=== Texto ===
A sessão do Senado do dia 22 de abril não teve apenas a aprovação do Marco Civil da Internet. Durante seus discursos, 15 senadores fizeram questão de citar a Avaaz, comunidade virtual conhecida pelas petições on-line, e outros grupos ativistas pela luta na aprovação do projeto, que, depois de cinco anos de discussões, definiu os parâmetros para a internet no país. Mais do que só um rapapé político, foi o reconhecimento do peso que o ativismo on-line atingiu na política brasileira.
O sucesso no Marco Civil define o auge no Brasil, até agora, das campanhas nascidas na internet. Há quase um ano, em junho de 2013, protestos iniciados na rede contra o aumento das passagens de ônibus em São Paulo levaram milhões às ruas contra os gastos da Copa do Mundo, a corrupção e a falta de serviços básicos. Na esteira, aumentos de passagens foram cancelados em todo o país e o Congresso – invadido em uma das manifestações – aprovou às pressas projetos parados há anos, como o fim do voto secreto no caso de cassações e a destinação de royalties do petróleo para a educação e a saúde.

=== Tarefas a realizar ===
1) Responda às perguntas abaixo com base no texto sobre o ativismo on-line:
(a) Quantos senadores citaram a Avaaz em seus discursos?
(b) Em que mês e ano começaram os protestos contra o aumento das passagens de ônibus em São Paulo?
(c) Por quantos anos o projeto do Marco Civil da Internet foi discutido antes de ser aprovado?
2) Diga se cada afirmação abaixo está de acordo com o texto sobre o ativismo on-line e cite as palavras do texto que decidem a resposta.
(a) O Marco Civil da Internet foi aprovado na sessão do Senado de 22 de abril.
(b) Os protestos de junho de 2013 começaram contra o aumento das passagens de metrô no Rio de Janeiro.
(c) O Congresso aprovou a destinação de royalties do petróleo para a educação e a saúde.
3) Prossiga o texto sobre o ativismo on-line e o Marco Civil da Internet a partir do ponto em que ele termina.

=== Dados apresentados ===
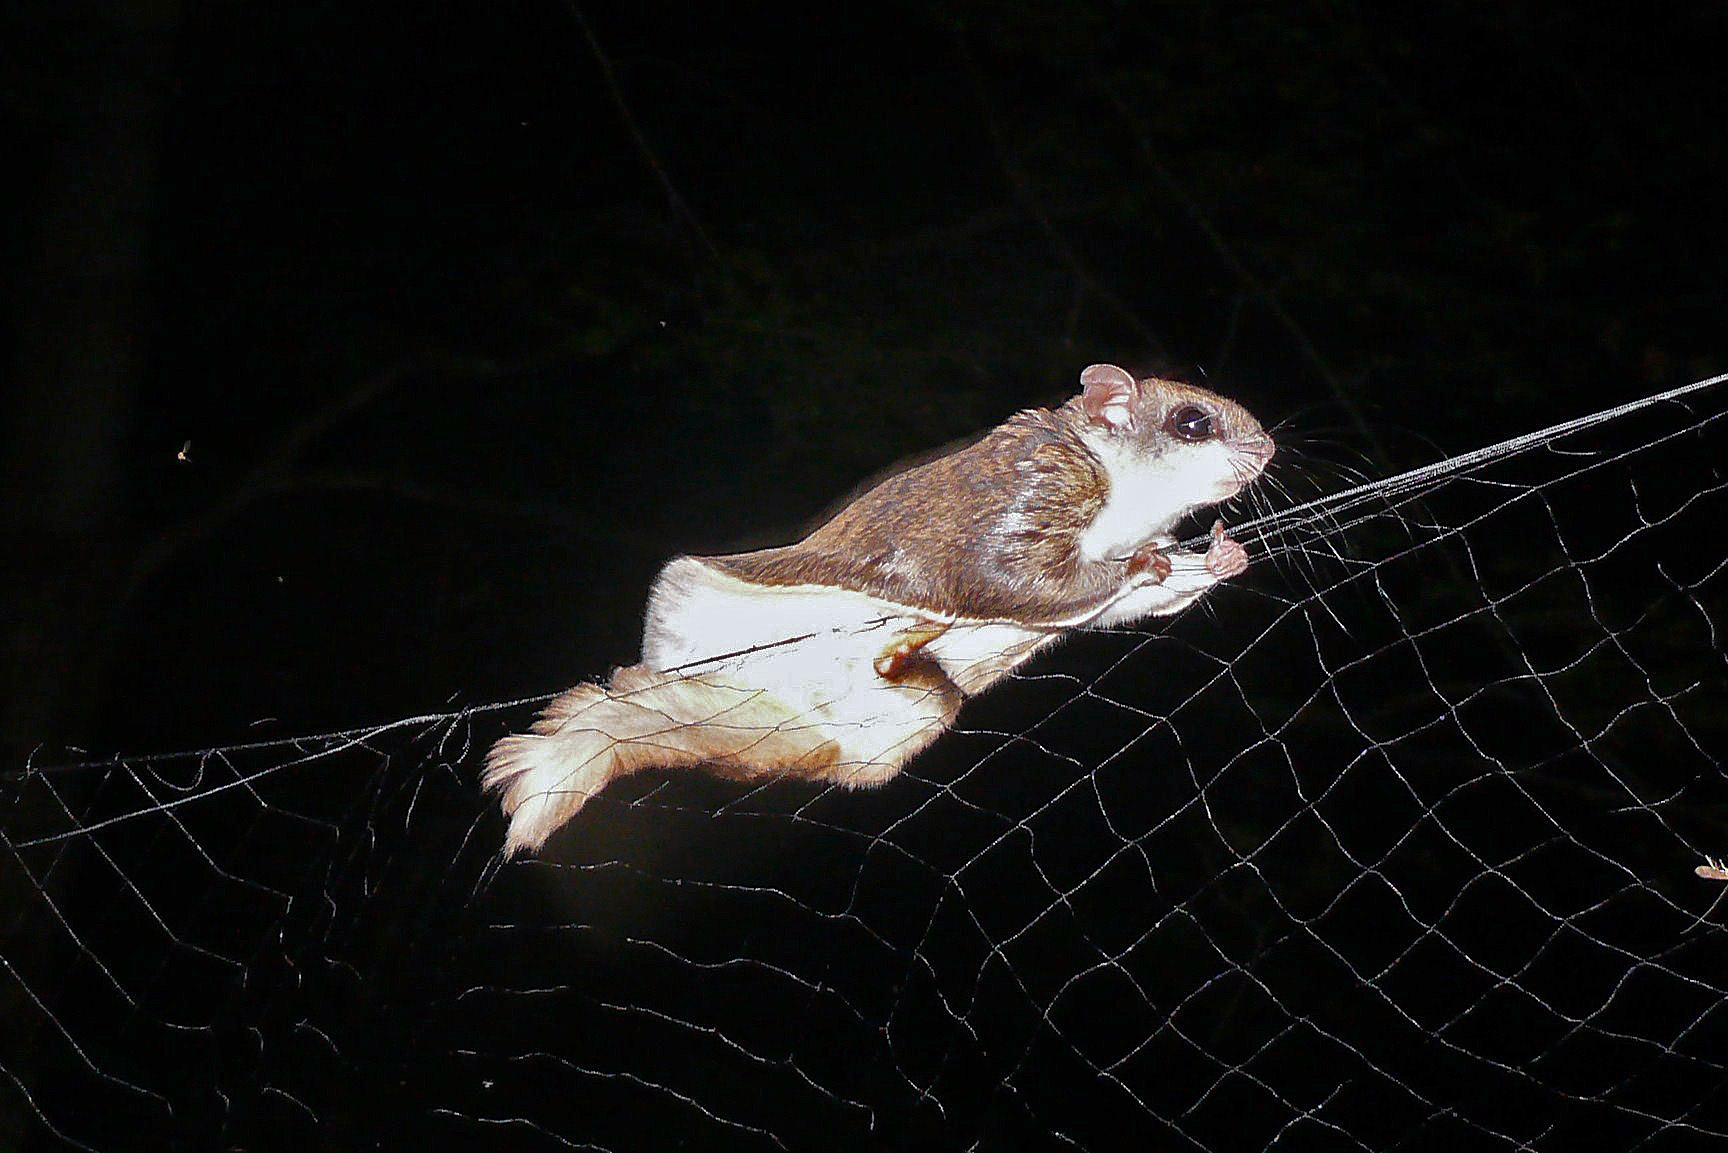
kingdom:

=== Respostas dos exercícios ===
1)
(a) 15 senadores.
(b) Em junho de 2013.
(c) Por cinco anos.

2)
(a) Sim: "A sessão do Senado do dia 22 de abril não teve apenas a aprovação do Marco Civil da Internet."
(b) Não: "protestos iniciados na rede contra o aumento das passagens de ônibus em São Paulo"
(c) Sim: "aprovou às pressas projetos parados há anos, como o fim do voto secreto no caso de cassações e a destinação de royalties do petróleo para a educação e a saúde."

3)
“O net ativismo é um novo tipo de ecologia social”, diz Massimo Di Felice, coordenador do Centro de Pesquisa Atopos, da Escola de Comunicações e Artes da Universidade de São Paulo (ECA-USP). “As redes sociais levantam o desejo de um novo tipo de participação da população, que não se limita apenas a eleger alguém a cada quatro anos”.
Neste ano, o calendário brasileiro faz com que sejam também temidas ações mais radicais de grupos de “hack ativismo”, segundo relatórios de previsões de ameaças. “O ano de 2014 tem um caráter político muito forte. No Brasil, vai ter Copa, estamos em um ano de eleições. No ano passado, vimos muito ativismo ocorrendo nas ruas e no ano retrasado muito ativismo ocorrendo de forma digital. O ativismo digital é uma tendência”, afirma Bruno Zani, gerente de sistemas da McAfee Brasil, empresa de segurança digital, subsidiária da Intel Corp.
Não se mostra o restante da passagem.